● **SUPPLIED PASSAGE**
Literature DB >> 28597772

Right ventricular ST-elevation myocardial infarction as a cause of death in idiopathic pulmonary arterial hypertension.

Yang Zhan1, Barry Burstein1, Ali O Abualsaud1, Mohamed Nosair1, Andrew M Hirsch1, Lyda Lesenko1, David Langleben1.   

Abstract

A 32-year-old woman with advanced idiopathic pulmonary arterial hypertension (PAH), treated with oral tadalafil and intravenous epoprostenol, presented with typical angina pectoris of one day's duration. Her electrocardiogram, previously typical of pulmonary hypertension, revealed an acute ST-elevation myocardial infarction in the anterior precordial leads. She had a prior coronary angiogram, in preparation for lung transplantation, that revealed normal coronary arteries. Urgent coronary angiography showed acute occlusion of several acute marginal coronary branches that feed the right ventricle (RV). Coronary angioplasty and stenting was unable to adequately restore coronary perfusion. Despite support, she developed progressive cardiogenic shock and died three days later. This is an unusual complication of PAH.

● **REQUIREMENT 1**
According to the abstract, why had the patient already undergone a coronary angiogram before this presentation? Answer in one to three sentences.
● **REQUIREMENT 2**
Quote the abstract word for word, starting with "Literature DB >>" and going on through "Lesenko1, David Langleben1.".
The material is separate from the abstract and does not relate to it.

● **EXTRACTED ENTRIES**
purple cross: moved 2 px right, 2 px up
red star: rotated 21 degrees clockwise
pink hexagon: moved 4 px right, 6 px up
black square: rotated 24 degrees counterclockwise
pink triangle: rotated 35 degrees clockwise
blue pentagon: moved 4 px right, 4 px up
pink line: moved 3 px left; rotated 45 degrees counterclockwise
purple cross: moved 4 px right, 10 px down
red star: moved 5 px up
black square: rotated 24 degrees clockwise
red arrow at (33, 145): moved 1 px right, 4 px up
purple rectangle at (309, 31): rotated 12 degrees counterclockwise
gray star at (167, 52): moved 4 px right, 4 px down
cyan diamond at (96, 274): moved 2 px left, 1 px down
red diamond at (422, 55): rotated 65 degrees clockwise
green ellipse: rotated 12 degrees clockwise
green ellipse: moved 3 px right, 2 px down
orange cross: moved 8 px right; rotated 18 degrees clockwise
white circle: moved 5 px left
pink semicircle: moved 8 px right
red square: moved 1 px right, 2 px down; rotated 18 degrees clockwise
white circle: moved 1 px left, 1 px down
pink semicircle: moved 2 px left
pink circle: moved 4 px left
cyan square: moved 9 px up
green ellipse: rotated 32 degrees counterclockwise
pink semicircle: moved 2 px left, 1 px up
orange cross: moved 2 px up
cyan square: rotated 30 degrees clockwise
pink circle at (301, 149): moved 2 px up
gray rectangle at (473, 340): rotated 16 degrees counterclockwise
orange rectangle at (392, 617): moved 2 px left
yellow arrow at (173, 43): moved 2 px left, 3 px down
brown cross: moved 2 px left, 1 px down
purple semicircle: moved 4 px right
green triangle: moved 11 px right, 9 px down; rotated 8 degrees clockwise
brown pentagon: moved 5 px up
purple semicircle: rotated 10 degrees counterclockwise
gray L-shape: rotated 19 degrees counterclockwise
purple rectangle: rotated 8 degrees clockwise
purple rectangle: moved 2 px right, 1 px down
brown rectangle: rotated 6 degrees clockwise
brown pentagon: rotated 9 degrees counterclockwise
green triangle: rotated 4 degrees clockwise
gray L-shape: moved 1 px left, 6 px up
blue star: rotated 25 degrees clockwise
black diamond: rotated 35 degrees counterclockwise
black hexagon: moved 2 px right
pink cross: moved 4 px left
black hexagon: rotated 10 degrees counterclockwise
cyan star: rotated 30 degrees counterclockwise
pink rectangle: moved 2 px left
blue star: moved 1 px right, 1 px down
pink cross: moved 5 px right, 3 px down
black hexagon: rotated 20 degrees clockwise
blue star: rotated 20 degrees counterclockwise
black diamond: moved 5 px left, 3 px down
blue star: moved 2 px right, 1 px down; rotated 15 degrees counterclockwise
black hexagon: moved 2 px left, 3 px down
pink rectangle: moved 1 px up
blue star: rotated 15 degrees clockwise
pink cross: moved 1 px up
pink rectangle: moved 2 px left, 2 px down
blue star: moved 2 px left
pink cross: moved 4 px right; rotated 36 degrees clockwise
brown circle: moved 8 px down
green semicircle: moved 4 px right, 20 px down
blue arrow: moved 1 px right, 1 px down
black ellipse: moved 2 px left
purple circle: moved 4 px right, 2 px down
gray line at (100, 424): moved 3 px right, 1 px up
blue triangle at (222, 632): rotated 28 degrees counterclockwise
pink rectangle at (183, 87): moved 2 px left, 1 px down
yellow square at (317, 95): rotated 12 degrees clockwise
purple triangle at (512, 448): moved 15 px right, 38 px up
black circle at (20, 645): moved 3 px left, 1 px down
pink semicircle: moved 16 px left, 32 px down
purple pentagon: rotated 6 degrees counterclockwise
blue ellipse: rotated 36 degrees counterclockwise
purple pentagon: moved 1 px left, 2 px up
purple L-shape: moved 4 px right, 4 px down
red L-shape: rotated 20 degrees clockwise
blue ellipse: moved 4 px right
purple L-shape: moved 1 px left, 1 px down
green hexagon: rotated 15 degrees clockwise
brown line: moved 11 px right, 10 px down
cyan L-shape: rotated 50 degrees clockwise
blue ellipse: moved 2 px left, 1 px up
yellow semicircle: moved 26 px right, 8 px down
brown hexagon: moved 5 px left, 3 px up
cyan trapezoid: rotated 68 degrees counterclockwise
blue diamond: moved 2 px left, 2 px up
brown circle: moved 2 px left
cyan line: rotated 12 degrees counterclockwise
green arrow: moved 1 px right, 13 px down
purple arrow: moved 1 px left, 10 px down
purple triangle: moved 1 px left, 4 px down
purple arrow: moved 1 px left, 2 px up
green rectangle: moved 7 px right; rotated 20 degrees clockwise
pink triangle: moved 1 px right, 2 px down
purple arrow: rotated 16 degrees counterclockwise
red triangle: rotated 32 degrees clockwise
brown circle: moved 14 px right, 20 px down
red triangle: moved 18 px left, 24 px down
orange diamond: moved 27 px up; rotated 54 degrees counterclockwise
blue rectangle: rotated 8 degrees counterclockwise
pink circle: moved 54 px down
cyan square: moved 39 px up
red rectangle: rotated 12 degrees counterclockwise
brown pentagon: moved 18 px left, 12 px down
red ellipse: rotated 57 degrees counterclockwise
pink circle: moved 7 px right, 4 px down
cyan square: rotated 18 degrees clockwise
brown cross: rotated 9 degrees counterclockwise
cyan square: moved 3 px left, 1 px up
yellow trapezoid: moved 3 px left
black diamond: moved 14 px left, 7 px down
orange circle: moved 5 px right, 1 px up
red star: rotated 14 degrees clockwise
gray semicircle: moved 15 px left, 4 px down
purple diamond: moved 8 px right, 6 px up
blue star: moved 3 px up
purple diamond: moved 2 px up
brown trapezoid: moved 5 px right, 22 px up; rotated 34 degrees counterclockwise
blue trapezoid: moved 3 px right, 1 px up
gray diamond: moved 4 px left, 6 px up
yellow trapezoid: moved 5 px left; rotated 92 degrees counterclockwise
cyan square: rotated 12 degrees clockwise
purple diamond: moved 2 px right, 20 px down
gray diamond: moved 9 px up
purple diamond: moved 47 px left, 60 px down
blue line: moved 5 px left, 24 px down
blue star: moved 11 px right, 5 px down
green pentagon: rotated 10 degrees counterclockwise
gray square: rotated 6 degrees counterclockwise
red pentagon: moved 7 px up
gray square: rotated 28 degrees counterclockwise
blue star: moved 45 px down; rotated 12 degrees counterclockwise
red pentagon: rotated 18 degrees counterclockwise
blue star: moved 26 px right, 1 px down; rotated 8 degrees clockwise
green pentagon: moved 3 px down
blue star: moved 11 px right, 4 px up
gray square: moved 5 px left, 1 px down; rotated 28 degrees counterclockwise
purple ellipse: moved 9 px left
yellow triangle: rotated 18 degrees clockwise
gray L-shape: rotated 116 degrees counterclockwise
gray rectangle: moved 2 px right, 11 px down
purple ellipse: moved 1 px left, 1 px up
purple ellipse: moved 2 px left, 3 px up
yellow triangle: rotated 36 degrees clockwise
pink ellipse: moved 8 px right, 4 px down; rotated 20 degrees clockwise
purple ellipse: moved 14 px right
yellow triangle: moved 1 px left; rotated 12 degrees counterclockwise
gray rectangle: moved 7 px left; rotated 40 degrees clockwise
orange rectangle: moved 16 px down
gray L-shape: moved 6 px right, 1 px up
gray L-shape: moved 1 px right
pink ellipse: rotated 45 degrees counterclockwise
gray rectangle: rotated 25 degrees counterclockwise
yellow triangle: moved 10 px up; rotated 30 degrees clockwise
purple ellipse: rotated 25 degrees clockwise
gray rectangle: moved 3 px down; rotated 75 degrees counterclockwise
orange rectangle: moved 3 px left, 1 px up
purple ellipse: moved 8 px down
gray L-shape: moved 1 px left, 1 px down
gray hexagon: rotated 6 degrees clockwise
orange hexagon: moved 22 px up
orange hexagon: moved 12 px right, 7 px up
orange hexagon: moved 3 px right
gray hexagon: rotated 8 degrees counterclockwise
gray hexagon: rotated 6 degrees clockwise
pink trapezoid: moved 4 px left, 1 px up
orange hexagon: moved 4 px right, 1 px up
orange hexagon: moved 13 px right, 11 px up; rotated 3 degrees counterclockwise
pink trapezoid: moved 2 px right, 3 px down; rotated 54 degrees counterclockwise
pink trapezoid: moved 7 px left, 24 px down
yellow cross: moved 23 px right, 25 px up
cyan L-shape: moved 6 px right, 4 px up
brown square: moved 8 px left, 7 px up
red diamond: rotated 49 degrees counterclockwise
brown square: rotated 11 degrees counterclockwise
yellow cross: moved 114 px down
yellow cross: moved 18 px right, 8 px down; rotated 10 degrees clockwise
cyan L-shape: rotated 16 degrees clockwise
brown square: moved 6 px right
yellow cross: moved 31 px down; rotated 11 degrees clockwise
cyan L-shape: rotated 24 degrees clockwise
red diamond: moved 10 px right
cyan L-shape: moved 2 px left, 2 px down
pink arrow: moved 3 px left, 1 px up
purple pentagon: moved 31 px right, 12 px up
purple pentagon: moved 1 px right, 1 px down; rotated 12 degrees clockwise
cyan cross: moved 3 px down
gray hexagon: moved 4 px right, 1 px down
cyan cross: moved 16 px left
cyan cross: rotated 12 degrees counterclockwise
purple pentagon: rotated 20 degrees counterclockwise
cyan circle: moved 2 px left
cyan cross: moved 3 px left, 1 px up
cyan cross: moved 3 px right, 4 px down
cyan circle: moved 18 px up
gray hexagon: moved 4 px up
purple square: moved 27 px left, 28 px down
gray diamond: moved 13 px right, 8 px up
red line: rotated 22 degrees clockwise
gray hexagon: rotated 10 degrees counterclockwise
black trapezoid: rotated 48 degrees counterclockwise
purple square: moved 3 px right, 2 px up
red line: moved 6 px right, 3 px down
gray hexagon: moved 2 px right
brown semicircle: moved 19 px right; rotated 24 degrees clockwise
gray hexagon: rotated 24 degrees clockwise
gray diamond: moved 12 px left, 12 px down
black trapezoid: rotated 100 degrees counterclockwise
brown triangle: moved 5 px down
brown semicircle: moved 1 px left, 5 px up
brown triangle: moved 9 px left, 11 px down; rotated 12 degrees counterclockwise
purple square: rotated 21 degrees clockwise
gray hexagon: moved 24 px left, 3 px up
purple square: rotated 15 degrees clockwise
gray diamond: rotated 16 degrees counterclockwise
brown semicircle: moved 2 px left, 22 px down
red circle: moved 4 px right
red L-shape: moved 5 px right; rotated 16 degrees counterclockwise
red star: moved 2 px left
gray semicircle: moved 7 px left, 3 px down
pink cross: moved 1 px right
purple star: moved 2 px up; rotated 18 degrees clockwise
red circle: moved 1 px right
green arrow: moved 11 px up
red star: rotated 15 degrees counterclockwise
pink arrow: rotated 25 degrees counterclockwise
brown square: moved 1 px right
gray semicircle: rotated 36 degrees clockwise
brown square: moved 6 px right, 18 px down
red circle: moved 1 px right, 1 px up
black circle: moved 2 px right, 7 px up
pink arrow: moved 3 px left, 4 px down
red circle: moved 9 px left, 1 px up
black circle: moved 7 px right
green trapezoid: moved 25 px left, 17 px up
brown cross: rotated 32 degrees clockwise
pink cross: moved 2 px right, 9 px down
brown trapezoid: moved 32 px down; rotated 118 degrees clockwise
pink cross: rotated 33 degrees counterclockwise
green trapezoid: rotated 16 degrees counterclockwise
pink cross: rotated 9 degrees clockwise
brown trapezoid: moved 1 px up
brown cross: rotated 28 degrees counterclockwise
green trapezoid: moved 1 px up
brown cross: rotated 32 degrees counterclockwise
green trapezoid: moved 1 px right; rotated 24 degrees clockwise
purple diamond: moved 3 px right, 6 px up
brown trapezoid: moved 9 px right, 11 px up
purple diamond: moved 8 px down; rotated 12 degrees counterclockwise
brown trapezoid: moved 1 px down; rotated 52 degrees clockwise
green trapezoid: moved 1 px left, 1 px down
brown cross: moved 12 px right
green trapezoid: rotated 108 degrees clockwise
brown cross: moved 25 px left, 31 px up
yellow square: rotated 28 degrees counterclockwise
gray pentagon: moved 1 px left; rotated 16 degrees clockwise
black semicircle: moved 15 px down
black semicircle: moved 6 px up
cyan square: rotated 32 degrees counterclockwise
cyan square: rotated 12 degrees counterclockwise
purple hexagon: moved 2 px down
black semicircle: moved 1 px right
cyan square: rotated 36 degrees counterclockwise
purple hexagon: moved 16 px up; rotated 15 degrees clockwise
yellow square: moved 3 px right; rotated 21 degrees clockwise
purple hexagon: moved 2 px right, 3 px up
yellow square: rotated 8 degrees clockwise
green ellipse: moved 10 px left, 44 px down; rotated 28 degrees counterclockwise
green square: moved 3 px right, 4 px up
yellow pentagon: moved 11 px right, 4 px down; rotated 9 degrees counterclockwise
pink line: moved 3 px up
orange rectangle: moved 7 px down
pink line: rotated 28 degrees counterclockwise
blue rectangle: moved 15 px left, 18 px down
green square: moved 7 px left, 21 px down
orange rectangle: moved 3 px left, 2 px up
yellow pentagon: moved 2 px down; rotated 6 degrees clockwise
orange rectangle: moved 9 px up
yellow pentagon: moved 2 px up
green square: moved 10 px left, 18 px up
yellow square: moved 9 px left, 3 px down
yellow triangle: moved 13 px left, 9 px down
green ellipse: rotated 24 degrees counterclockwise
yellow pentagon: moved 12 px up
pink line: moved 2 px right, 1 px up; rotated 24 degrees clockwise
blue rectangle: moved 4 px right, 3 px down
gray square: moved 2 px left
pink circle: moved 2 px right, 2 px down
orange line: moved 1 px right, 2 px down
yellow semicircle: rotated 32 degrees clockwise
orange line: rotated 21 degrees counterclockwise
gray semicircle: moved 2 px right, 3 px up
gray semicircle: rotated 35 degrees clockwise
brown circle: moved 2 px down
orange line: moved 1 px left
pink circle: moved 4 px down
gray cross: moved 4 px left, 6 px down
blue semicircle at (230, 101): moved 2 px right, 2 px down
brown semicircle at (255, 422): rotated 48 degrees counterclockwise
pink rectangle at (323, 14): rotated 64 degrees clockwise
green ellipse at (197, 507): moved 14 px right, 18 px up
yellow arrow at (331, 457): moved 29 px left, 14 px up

● **ANSWER 1**
She had the earlier coronary angiogram in preparation for lung transplantation. That study showed normal coronary arteries.

● **ANSWER 2**
Literature DB >> 28597772

Right ventricular ST-elevation myocardial infarction as a cause of death in idiopathic pulmonary arterial hypertension.

Yang Zhan1, Barry Burstein1, Ali O Abualsaud1, Mohamed Nosair1, Andrew M Hirsch1, Lyda Lesenko1, David Langleben1.